This is a pretty remarkable discovery considering the violence that coincides with the death of a yellow dwarf star like our sun. When a yellow dwarf burns off all the hydrogen in its core, it balloons into a red giant star. From there, it collapses into a very faint white dwarf. The small size of white dwarfs is partly why it has been so difficult to detect a planetary system orbiting a white dwarf until now.
But while this might be good news for the outer gas giants, does this mean that Earth could survive the sun's death?
"Earth's future may not be so rosy because it is much closer to the Sun," said co-author David Bennett, a senior research scientist at the University of Maryland and NASA's Goddard Space Flight Center. "If humankind wanted to move to a moon of Jupiter or Saturn before the Sun fried the Earth during its red supergiant phase, we'd still remain in orbit around the Sun, although we would not be able to rely on heat from the Sun as a white dwarf for very long."

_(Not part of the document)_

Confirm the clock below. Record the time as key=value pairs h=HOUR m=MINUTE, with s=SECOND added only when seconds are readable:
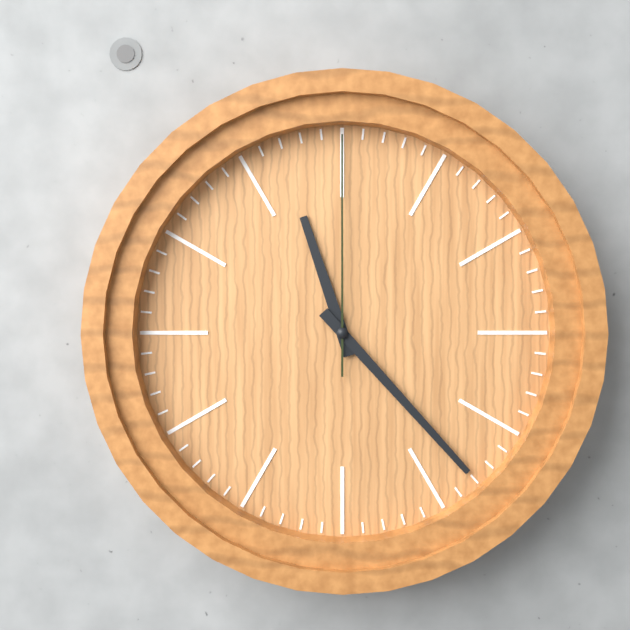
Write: h=11 m=23 s=0
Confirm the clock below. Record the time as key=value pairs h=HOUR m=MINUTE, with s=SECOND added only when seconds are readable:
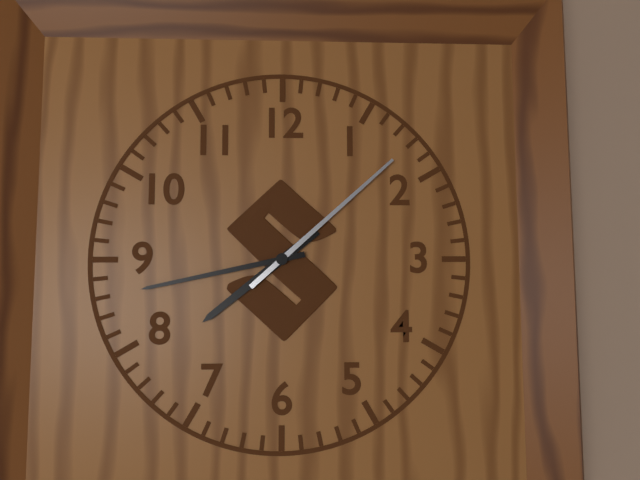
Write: h=7 m=43 s=8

The team of scientists used a technique called gravitational microlensing to confirm their observations. In his General Theory of Relativity, Albert Einstein predicted that objects of large mass, things like black holes or stars, would distort space-time around them. Hence, light bends and distorts around these massive objects. Occasionally this is to the advantage of astronomers, as objects that are generally too distant or dim to observe directly can be briefly magnified by passing massive astrophysical bodies from the perspective of us on Earth. Such observations are known as gravitational microlensing events. It is not a common means of observing exoplanets, or planets in other solar systems; as Salon has previously reported, only 2% of discovered exoplanets have been found via microlensing.
In this case, astronomers tried to look for the planet's host star, and were surprised to discover that its starlight was not bright enough to constitute an ordinary, main sequence star. This helped rule out the possibility of the host star being anything besides a white dwarf.
"We have also been able to rule out the possibility of a neutron star or a black hole host. This means that the planet is orbiting a dead star, a white dwarf," said co author Jean-Philippe Beaulieu, an astrophysics professor at the University of Tasmania. "It offers a glimpse into what our solar system will look like after the disappearance of the Earth, whipped out in the cataclysmic demise of our Sun."